Enabling Ports to Realign the Supply Chain
Central to any port’s PCL business is cutting the number of ‘in-between storage facilities’ which consequently reduces the number of miles travelled by cargo and costs.
“In essence, [PCL] is the idea of integration between ports and distribution facilities. This of course would mean increasing the complexity of port operations as well as an increased need for accuracy, which can be supported by introduction of higher levels of digitalisation.”
The COVID-19 pandemic has exacerbated the need for more advanced and efficient storage operations; as exports from China resumed, ports were put under yet more pressure and warehouses were left at near full capacity, especially on the US West Coast. This had knock-on effects across the supply chain and caused chaos for haulage providers, freight forwarders and operators.
Logistics providers across the US have increased their warehouse capacity to cope with the increasing demand. In November 2020, the Georgia Ports Authority announced that World Distribution Services (WDS) was to expand its presence in the Port of Savannah with a new 280,000sq ft warehouse.
PhilaPort, also known as the Port of Philadelphia, announced in March 2021 that it had broken ground on a new 201,621sq ft near-dock facility at a cost of $42 million, which it said will help it attract new shippers and ocean liners.
Speaking to PTI PhilaPort said the facility and warehouses in general were “critical” to its growth strategy and plans to utilise smart technologies. “We need to check boxes every day, technology can only help achieve our goals more easily,” the company explained.
The need for smart warehouse operations is not limited to the US and a number of newbuilds have opened or are under construction globally.
DP World revealed in March 2021 that it planned to fast-track a 146,000sq ft warehouse at London Gateway to meet growing regional demand and an expanding e-commerce sector.
Craig Moore, Head of Commercial, DP World London Gateway Logistics Park, told PTI he expects warehouse investment to continue in the coming years, especially in automation.
“To meet increased customer demand, we must investigate existing and emerging technologies.

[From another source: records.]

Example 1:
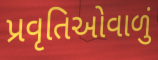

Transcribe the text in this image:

પ્રવૃતિઓવાળું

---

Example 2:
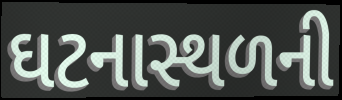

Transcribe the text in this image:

ઘટનાસ્થળની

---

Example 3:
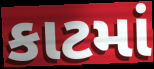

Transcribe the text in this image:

કાટમાં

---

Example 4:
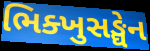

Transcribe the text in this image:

ભિક્ખુસઙ્ઘેન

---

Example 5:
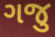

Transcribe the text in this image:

ગજુ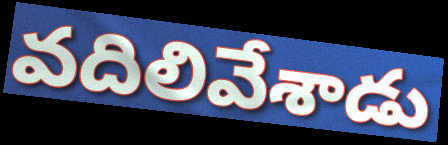
వదిలివేశాడు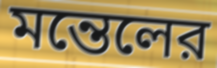
মন্তেলের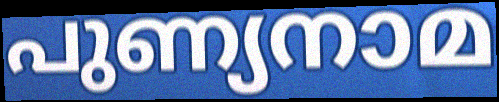
പുണ്യനാമ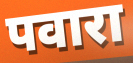
पवारा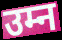
उम्न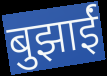
बुझाईं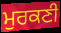
ਮੁਰਕਣੀ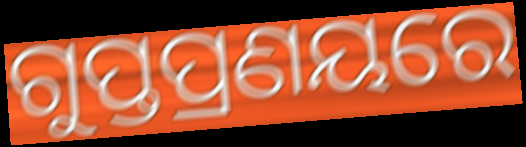
ଗୁପ୍ତପ୍ରଣୟରେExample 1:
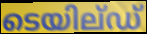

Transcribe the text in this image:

ടെയില്ഡ്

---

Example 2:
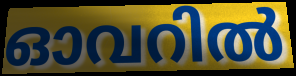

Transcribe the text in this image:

ഓവറിൽ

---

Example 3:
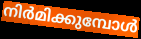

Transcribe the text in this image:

നിർമിക്കുമ്പോൾ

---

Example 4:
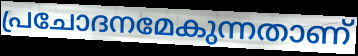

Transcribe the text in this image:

പ്രചോദനമേകുന്നതാണ്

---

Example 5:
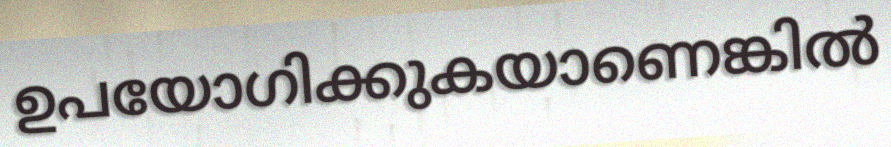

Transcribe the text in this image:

ഉപയോഗിക്കുകയാണെങ്കിൽ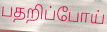
பதறிப்போய்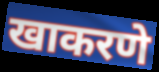
खाकरणे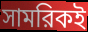
সামরিকইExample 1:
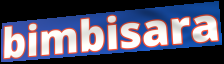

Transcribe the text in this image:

bimbisara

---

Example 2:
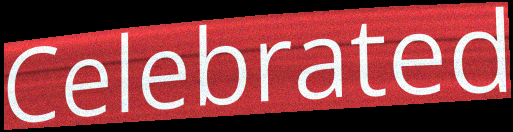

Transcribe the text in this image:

Celebrated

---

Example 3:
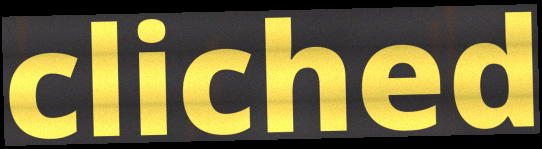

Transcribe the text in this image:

cliched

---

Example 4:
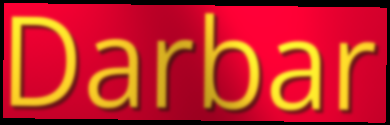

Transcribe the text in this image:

Darbar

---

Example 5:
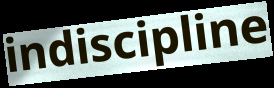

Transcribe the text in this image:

indiscipline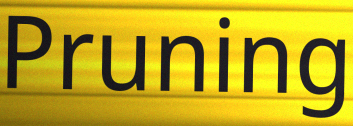
Pruning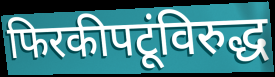
फिरकीपटूंविरुद्धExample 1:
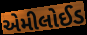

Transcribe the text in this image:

એમીલોઈડ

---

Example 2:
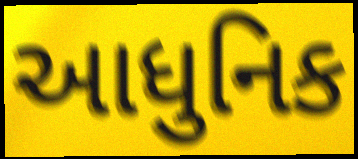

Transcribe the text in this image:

આધુનિક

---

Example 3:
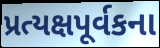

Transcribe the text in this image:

પ્રત્યક્ષપૂર્વકના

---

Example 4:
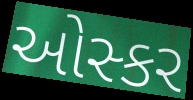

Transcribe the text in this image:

ઓસ્કર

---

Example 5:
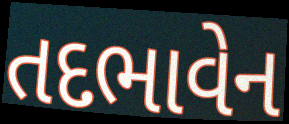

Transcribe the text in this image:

તદભાવેનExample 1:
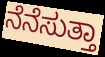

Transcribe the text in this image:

ನೆನೆಸುತ್ತಾ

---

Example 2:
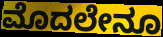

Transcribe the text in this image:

ಮೊದಲೇನೂ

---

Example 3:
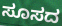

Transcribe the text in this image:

ಸೂಸದ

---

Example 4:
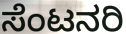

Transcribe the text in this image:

ಸೆಂಟನರಿ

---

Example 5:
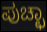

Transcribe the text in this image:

ಪುಚ್ಛಾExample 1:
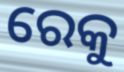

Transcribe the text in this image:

ରେକୁ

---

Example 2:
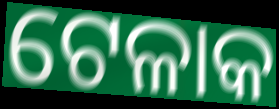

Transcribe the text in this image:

ଟେଳାକ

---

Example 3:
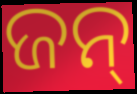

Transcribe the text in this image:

ଜନ୍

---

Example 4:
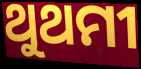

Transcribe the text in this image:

ଥୁଥମୀ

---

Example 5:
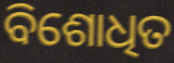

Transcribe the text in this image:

ବିଶୋଧିତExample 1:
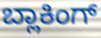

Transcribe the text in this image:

ಬ್ಲಾಕಿಂಗ್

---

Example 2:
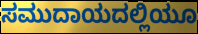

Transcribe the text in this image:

ಸಮುದಾಯದಲ್ಲಿಯೂ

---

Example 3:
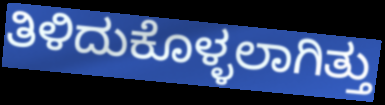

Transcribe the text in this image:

ತಿಳಿದುಕೊಳ್ಳಲಾಗಿತ್ತು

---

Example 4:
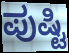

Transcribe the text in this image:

ಪುಷ್ಟಿ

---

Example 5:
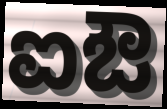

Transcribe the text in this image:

ಐಔ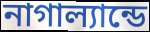
নাগাল্যান্ডেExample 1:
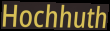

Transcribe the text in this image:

Hochhuth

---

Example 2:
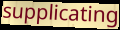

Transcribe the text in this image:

supplicating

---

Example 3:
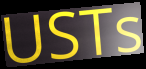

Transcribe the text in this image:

USTs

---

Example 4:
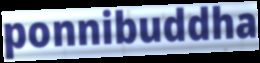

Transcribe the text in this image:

ponnibuddha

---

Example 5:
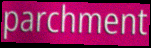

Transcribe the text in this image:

parchmentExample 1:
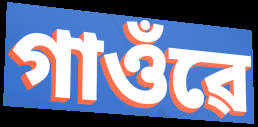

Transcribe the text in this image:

গাওঁৱে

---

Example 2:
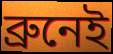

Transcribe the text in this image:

ব্ৰুনেই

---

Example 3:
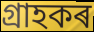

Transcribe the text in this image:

গ্ৰাহকৰ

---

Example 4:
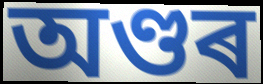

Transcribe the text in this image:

অণ্ডৰ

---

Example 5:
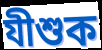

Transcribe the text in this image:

যীশুক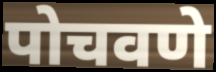
पोचवणे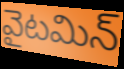
వైటమిన్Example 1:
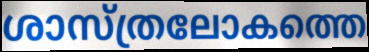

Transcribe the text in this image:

ശാസ്ത്രലോകത്തെ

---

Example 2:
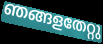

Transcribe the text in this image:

ഞങ്ങളതേറ്റു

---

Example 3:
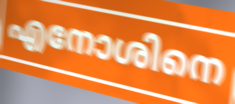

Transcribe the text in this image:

എനോശിനെ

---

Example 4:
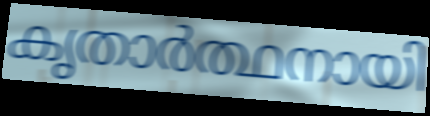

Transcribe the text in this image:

കൃതാർത്ഥനായി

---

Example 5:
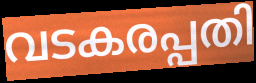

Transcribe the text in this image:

വടകരപ്പതിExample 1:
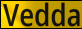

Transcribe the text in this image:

Vedda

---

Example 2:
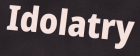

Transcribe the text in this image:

Idolatry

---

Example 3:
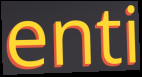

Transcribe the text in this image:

enti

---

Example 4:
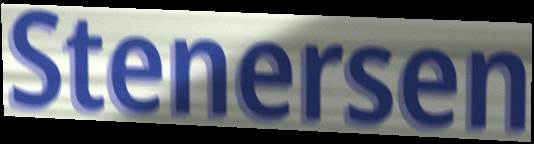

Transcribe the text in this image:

Stenersen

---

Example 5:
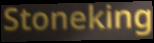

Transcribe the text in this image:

Stoneking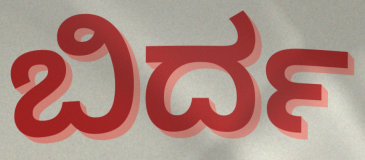
ಬಿರ್ದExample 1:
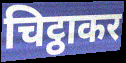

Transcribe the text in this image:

चिट्ठाकर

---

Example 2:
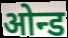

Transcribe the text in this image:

ओन्ड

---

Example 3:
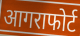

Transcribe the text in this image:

आगराफोर्ट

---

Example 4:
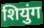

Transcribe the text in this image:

शियुंग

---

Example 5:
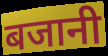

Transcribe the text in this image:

बजानीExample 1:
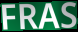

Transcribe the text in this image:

FRAS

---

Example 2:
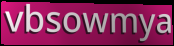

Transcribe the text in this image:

vbsowmya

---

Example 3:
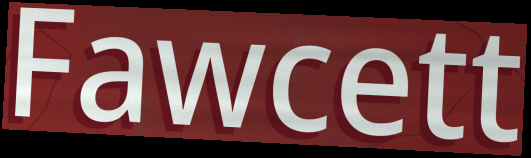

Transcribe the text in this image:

Fawcett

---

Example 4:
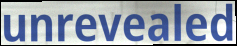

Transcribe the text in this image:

unrevealed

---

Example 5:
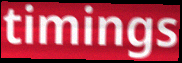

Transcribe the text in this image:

timingsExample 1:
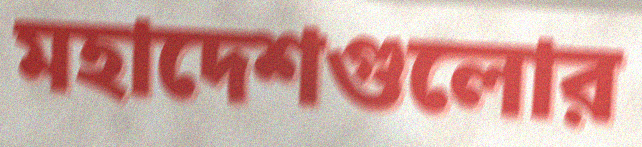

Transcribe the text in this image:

মহাদেশগুলোর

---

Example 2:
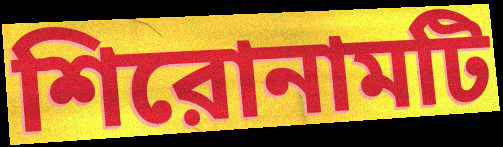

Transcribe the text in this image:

শিরোনামটি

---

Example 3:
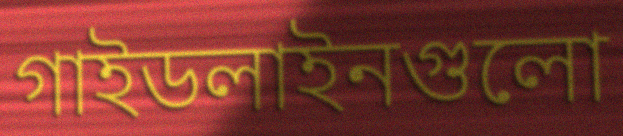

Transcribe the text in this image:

গাইডলাইনগুলো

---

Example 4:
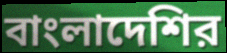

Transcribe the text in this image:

বাংলাদেশির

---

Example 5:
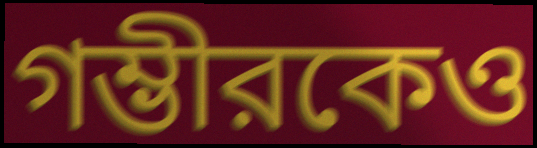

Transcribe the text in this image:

গম্ভীরকেও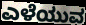
ಎಳೆಯುವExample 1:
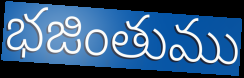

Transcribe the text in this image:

భజింతుము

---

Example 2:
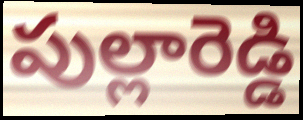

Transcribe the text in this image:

పుల్లారెడ్డి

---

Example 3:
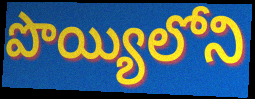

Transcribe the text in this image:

పొయ్యిలోని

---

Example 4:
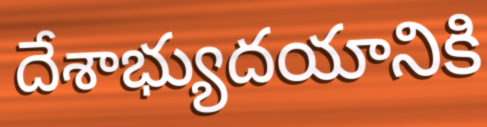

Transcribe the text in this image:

దేశాభ్యుదయానికి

We have invested nearly £2 billion into the UK economy over the past 10 years – much of this driving forward the automation of our sites.

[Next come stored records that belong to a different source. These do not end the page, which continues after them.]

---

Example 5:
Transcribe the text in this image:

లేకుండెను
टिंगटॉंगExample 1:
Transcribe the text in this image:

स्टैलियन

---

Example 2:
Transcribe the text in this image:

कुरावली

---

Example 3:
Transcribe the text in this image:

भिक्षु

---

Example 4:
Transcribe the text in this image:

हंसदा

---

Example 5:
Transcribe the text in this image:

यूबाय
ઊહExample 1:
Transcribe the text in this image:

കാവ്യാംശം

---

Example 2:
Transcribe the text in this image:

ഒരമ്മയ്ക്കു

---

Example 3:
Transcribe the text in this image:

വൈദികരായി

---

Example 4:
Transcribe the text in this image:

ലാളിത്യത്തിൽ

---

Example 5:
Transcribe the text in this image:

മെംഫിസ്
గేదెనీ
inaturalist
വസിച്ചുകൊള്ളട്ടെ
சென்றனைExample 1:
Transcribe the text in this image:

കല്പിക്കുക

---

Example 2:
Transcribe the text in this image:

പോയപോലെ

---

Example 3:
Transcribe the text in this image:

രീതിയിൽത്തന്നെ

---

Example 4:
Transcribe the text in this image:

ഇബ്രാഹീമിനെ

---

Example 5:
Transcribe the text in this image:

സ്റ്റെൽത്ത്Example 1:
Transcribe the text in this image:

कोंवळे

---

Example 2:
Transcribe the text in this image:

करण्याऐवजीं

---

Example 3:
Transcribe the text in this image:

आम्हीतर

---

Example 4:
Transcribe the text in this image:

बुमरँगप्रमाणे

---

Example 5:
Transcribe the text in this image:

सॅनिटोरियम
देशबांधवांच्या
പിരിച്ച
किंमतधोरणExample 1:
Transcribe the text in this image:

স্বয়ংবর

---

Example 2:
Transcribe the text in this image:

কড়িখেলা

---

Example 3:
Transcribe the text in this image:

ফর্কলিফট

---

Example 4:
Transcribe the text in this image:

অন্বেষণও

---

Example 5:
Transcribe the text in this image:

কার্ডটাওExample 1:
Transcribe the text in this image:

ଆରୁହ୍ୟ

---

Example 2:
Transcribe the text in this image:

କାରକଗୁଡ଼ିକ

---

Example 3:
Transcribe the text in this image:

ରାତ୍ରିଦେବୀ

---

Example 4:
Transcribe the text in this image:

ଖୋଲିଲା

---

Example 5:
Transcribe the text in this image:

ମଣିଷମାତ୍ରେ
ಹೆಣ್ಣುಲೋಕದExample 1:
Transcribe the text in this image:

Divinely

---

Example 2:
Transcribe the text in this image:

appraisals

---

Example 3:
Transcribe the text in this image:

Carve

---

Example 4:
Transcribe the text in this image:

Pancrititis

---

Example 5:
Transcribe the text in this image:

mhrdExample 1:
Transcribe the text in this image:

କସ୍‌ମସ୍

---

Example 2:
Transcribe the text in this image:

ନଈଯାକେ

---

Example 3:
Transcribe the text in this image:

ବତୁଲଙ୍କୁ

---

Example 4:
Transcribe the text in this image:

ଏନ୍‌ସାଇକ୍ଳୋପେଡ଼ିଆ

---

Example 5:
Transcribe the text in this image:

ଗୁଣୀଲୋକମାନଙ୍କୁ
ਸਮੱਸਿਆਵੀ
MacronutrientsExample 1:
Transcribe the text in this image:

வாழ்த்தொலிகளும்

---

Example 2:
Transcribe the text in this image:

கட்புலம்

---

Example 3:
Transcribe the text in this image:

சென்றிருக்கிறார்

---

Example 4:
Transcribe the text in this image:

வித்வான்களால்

“Over the next 10 years we have earmarked around £1 billion of investment for further expansion and improvement of the UK’s trading infrastructure.
“Automated technology continues to improve, which in return means the reliability and process improvements delivered by automation also increases. Automation can deliver real time visibility, reduction in pick errors and consistency, and often outweigh the capital investment.
“There remain some complications around training and highly variable operations, but for everyday logistics and warehousing it is the future.
Regarding other technology, Moore said he expects to see a greater role for machine learning and advanced data analytics in warehouse operations in the near future.